[THE DATA Boundary: Start]

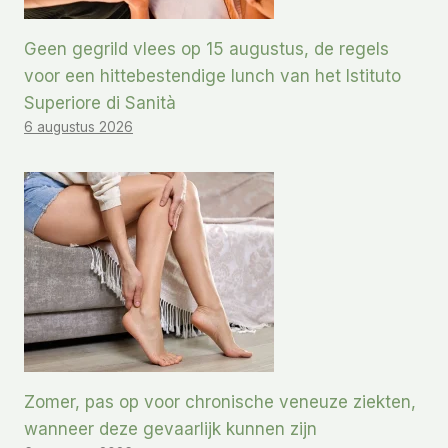
Geen gegrild vlees op 15 augustus, de regels
voor een hittebestendige lunch van het Istituto
Superiore di Sanità
6 augustus 2026
Zomer, pas op voor chronische veneuze ziekten,
wanneer deze gevaarlijk kunnen zijn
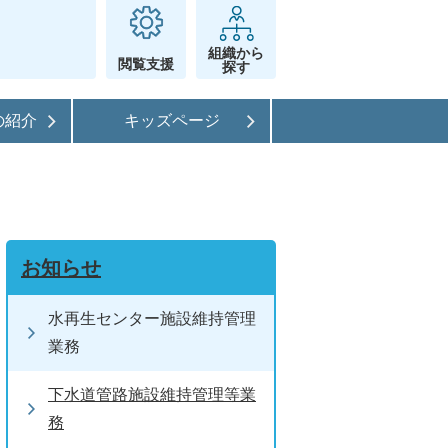
組織から
閲覧支援
探す
の紹介
キッズページ
お知らせ
水再生センター施設維持管理
業務
下水道管路施設維持管理等業
務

[THE DATA Boundary: End]

▶ **EXERCISE BRIEF**: The full set of entries should be transcribed exactly, pictures left aside.

▶ **WRITTEN RESPONSE**:
Geen gegrild vlees op 15 augustus, de regels
voor een hittebestendige lunch van het Istituto
Superiore di Sanità
6 augustus 2026
Zomer, pas op voor chronische veneuze ziekten,
wanneer deze gevaarlijk kunnen zijn
組織から
閲覧支援
探す
の紹介
キッズページ
お知らせ
水再生センター施設維持管理
業務
下水道管路施設維持管理等業
務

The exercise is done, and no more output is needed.